Grid alert results in temporary outages for thousands of Edmontonians
Thousands of Edmonton residents were briefly left in the dark on Friday morning as a result of rotating outages.
Epcor said it had implemented the rotating outages on the request of the Alberta Electric System Operator, after a grid alert was issued shortly before 7 a.m. due to "tight supply."
"The AESO has directed Epcor to help manage power consumption in the province," Epcor wrote in a post on social media at 9:11 a.m. MT. "Rotating outages are now in effect in Edmonton."
The outages impacted about 30 neighbourhoods, primarily in north and south Edmonton.
A total of 19,412 customers were without power, according to Epcor.
However, by 9:34 a.m. the outages had ceased.
"Rotating outages have now stopped as the AESO has ended its directive for Epcor to reduce power consumption across Edmonton," Epcor said in a new social media post. "A grid alert is still in place for the province. Please take steps to conserve power where you can."
At 11:18 a.m., AESO sent out an update that the grid alert had ended.
This is the second time in this week AESO has issued a grid alert.

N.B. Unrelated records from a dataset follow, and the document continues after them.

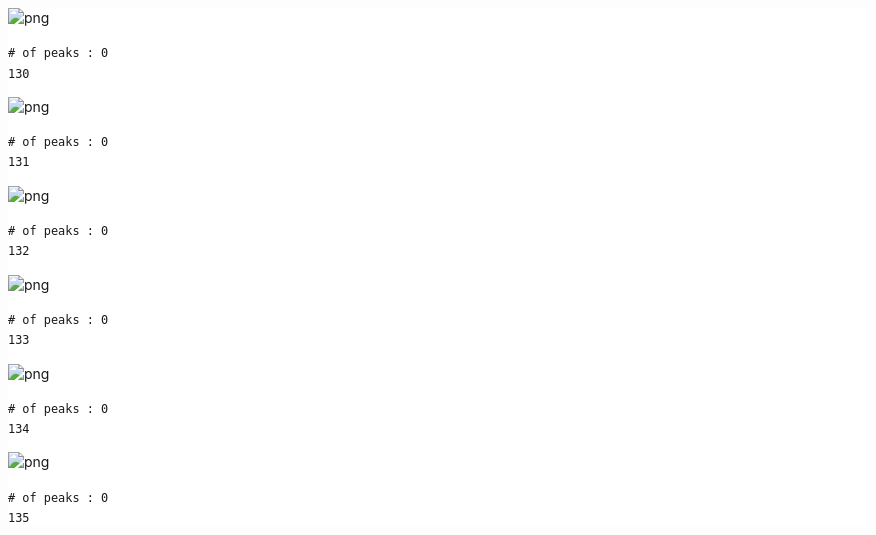 

    
![png](output_7_257.png)
    


    # of peaks : 0
    130
    


    
![png](output_7_259.png)
    


    # of peaks : 0
    131
    


    
![png](output_7_261.png)
    


    # of peaks : 0
    132
    


    
![png](output_7_263.png)
    


    # of peaks : 0
    133
    


    
![png](output_7_265.png)
    


    # of peaks : 0
    134
    


    
![png](output_7_267.png)
    


    # of peaks : 0
    135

On Wednesday, AESO issued an alert at 7:26 p.m. that ended at 8:40 p.m.
The AESO's vice president of grid reliability addressed the situation on Friday afternoon.

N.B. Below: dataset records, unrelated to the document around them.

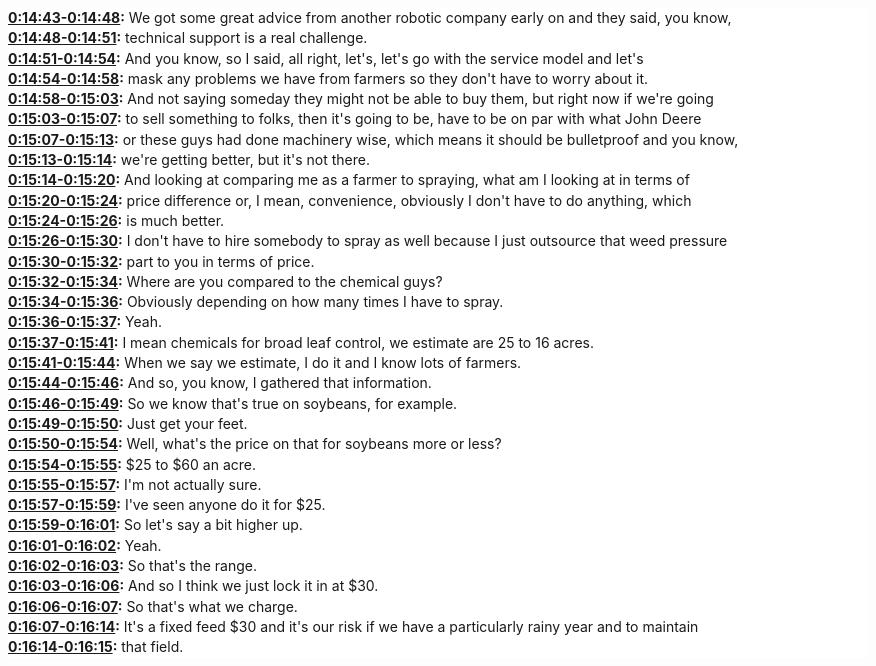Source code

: **[0:14:43-0:14:48](https://investinginregenerativeagriculture.com/2020/09/15/clint-brauer/#t=0:14:43):**  We got some great advice from another robotic company early on and they said, you know,  
**[0:14:48-0:14:51](https://investinginregenerativeagriculture.com/2020/09/15/clint-brauer/#t=0:14:48):**  technical support is a real challenge.  
**[0:14:51-0:14:54](https://investinginregenerativeagriculture.com/2020/09/15/clint-brauer/#t=0:14:51):**  And you know, so I said, all right, let's, let's go with the service model and let's  
**[0:14:54-0:14:58](https://investinginregenerativeagriculture.com/2020/09/15/clint-brauer/#t=0:14:54):**  mask any problems we have from farmers so they don't have to worry about it.  
**[0:14:58-0:15:03](https://investinginregenerativeagriculture.com/2020/09/15/clint-brauer/#t=0:14:58):**  And not saying someday they might not be able to buy them, but right now if we're going  
**[0:15:03-0:15:07](https://investinginregenerativeagriculture.com/2020/09/15/clint-brauer/#t=0:15:03):**  to sell something to folks, then it's going to be, have to be on par with what John Deere  
**[0:15:07-0:15:13](https://investinginregenerativeagriculture.com/2020/09/15/clint-brauer/#t=0:15:07):**  or these guys had done machinery wise, which means it should be bulletproof and you know,  
**[0:15:13-0:15:14](https://investinginregenerativeagriculture.com/2020/09/15/clint-brauer/#t=0:15:13):**  we're getting better, but it's not there.  
**[0:15:14-0:15:20](https://investinginregenerativeagriculture.com/2020/09/15/clint-brauer/#t=0:15:14):**  And looking at comparing me as a farmer to spraying, what am I looking at in terms of  
**[0:15:20-0:15:24](https://investinginregenerativeagriculture.com/2020/09/15/clint-brauer/#t=0:15:20):**  price difference or, I mean, convenience, obviously I don't have to do anything, which  
**[0:15:24-0:15:26](https://investinginregenerativeagriculture.com/2020/09/15/clint-brauer/#t=0:15:24):**  is much better.  
**[0:15:26-0:15:30](https://investinginregenerativeagriculture.com/2020/09/15/clint-brauer/#t=0:15:26):**  I don't have to hire somebody to spray as well because I just outsource that weed pressure  
**[0:15:30-0:15:32](https://investinginregenerativeagriculture.com/2020/09/15/clint-brauer/#t=0:15:30):**  part to you in terms of price.  
**[0:15:32-0:15:34](https://investinginregenerativeagriculture.com/2020/09/15/clint-brauer/#t=0:15:32):**  Where are you compared to the chemical guys?  
**[0:15:34-0:15:36](https://investinginregenerativeagriculture.com/2020/09/15/clint-brauer/#t=0:15:34):**  Obviously depending on how many times I have to spray.  
**[0:15:36-0:15:37](https://investinginregenerativeagriculture.com/2020/09/15/clint-brauer/#t=0:15:36):**  Yeah.  
**[0:15:37-0:15:41](https://investinginregenerativeagriculture.com/2020/09/15/clint-brauer/#t=0:15:37):**  I mean chemicals for broad leaf control, we estimate are 25 to 16 acres.  
**[0:15:41-0:15:44](https://investinginregenerativeagriculture.com/2020/09/15/clint-brauer/#t=0:15:41):**  When we say we estimate, I do it and I know lots of farmers.  
**[0:15:44-0:15:46](https://investinginregenerativeagriculture.com/2020/09/15/clint-brauer/#t=0:15:44):**  And so, you know, I gathered that information.  
**[0:15:46-0:15:49](https://investinginregenerativeagriculture.com/2020/09/15/clint-brauer/#t=0:15:46):**  So we know that's true on soybeans, for example.  
**[0:15:49-0:15:50](https://investinginregenerativeagriculture.com/2020/09/15/clint-brauer/#t=0:15:49):**  Just get your feet.  
**[0:15:50-0:15:54](https://investinginregenerativeagriculture.com/2020/09/15/clint-brauer/#t=0:15:50):**  Well, what's the price on that for soybeans more or less?  
**[0:15:54-0:15:55](https://investinginregenerativeagriculture.com/2020/09/15/clint-brauer/#t=0:15:54):**  $25 to $60 an acre.  
**[0:15:55-0:15:57](https://investinginregenerativeagriculture.com/2020/09/15/clint-brauer/#t=0:15:55):**  I'm not actually sure.  
**[0:15:57-0:15:59](https://investinginregenerativeagriculture.com/2020/09/15/clint-brauer/#t=0:15:57):**  I've seen anyone do it for $25.  
**[0:15:59-0:16:01](https://investinginregenerativeagriculture.com/2020/09/15/clint-brauer/#t=0:15:59):**  So let's say a bit higher up.  
**[0:16:01-0:16:02](https://investinginregenerativeagriculture.com/2020/09/15/clint-brauer/#t=0:16:01):**  Yeah.  
**[0:16:02-0:16:03](https://investinginregenerativeagriculture.com/2020/09/15/clint-brauer/#t=0:16:02):**  So that's the range.  
**[0:16:03-0:16:06](https://investinginregenerativeagriculture.com/2020/09/15/clint-brauer/#t=0:16:03):**  And so I think we just lock it in at $30.  
**[0:16:06-0:16:07](https://investinginregenerativeagriculture.com/2020/09/15/clint-brauer/#t=0:16:06):**  So that's what we charge.  
**[0:16:07-0:16:14](https://investinginregenerativeagriculture.com/2020/09/15/clint-brauer/#t=0:16:07):**  It's a fixed feed $30 and it's our risk if we have a particularly rainy year and to maintain  
**[0:16:14-0:16:15](https://investinginregenerativeagriculture.com/2020/09/15/clint-brauer/#t=0:16:14):**  that field.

"Although our studies the evening prior indicated that we would have 800 megawatts of extra supply available. The wind generation that materialized was 900 megawatts below forecast," Marie-France Samaroden told reporters about the Friday alert.
"At 8:49 a.m., we had a thermal generator trip offline, which resulted in a loss of 400 megawatts. The AESO then directed our transmission and distribution partners to shed 250 megawatts of load."

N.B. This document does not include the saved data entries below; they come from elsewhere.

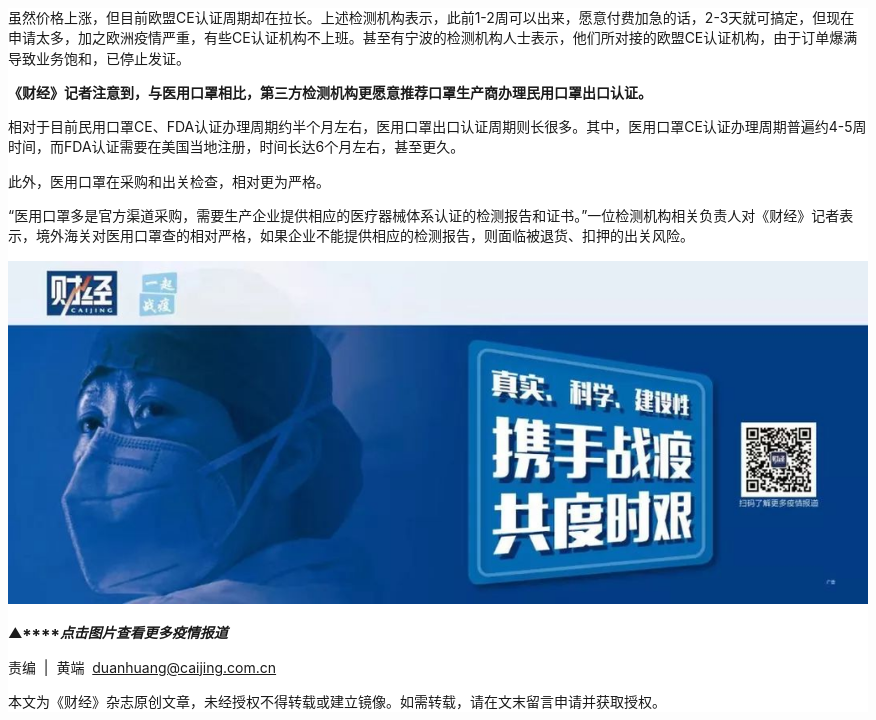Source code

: 虽然价格上涨，但目前欧盟CE认证周期却在拉长。上述检测机构表示，此前1-2周可以出来，愿意付费加急的话，2-3天就可搞定，但现在申请太多，加之欧洲疫情严重，有些CE认证机构不上班。甚至有宁波的检测机构人士表示，他们所对接的欧盟CE认证机构，由于订单爆满导致业务饱和，已停止发证。

**《财经》记者注意到，与医用口罩相比，第三方检测机构更愿意推荐口罩生产商办理民用口罩出口认证。**

相对于目前民用口罩CE、FDA认证办理周期约半个月左右，医用口罩出口认证周期则长很多。其中，医用口罩CE认证办理周期普遍约4-5周时间，而FDA认证需要在美国当地注册，时间长达6个月左右，甚至更久。

此外，医用口罩在采购和出关检查，相对更为严格。

“医用口罩多是官方渠道采购，需要生产企业提供相应的医疗器械体系认证的检测报告和证书。”一位检测机构相关负责人对《财经》记者表示，境外海关对医用口罩查的相对严格，如果企业不能提供相应的检测报告，则面临被退货、扣押的出关风险。

[![](/images/post/4d24a5670c9a87791ea8b757d030c0d3.jpg)](https://mp.weixin.qq.com/mp/homepage?__biz=MjM5NDU5NTM4MQ==&hid=29&sn=21c0f34c737748fe3b2c372bb40ae622)  

**▲****_点击图片查看更多疫情报道_**

  

  

责编  |  黄端  duanhuang@caijing.com.cn

本文为《财经》杂志原创文章，未经授权不得转载或建立镜像。如需转载，请在文末留言申请并获取授权。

Samaroden said additionally, other generators were offline for planned outages, and getting generators back online can take time.
"Some of the older units can take upwards of eight to 12 hours to ramp up to full capacity," she said.
"Some have shorter time frames of four hours. And so you really get quite the gamut of time for these units to ramp up."
Samaroden says the AESO provides a 24-month forecast outlook to operators, which helps them determine how to plan for outages.
"We are looking to improve our forecasts as best as we can, however, the reality is that we can't control the wind and the sun. And so we do our best to forecast and have mitigation measures in place."
Alberta's premier was asked about the AESO alert on Friday morning.
Danielle Smith says the province is looking at incentivizing power producers to ensure there's a consistent power baseload available in the province.
"The minister has talked about having a day-ahead market so that we know who is going to be down, who is going to be on so that we can actually plan the reliability."
But one expert says that his main concern is with the Friday claims from AESO.
"The AESO presented this as a confluence, perfect storm, a nice analogy they always like to use in this," Blake Shaffer told CTV News Edmonton.
Shaffer says the public numbers provided by AESO for Friday morning don't match up with Samaroden's numbers.
"I'm just pulling up the data here, because you can see 12 hour ahead forecast data from the AESO. They post this publicly."
"We shouldn't be missing by 900 megawatts on wind forecasts. Like I said to you, the data shows that 12 hours ahead they missed the actual by 37 megawatts, so I’m not sure where 900 is coming from."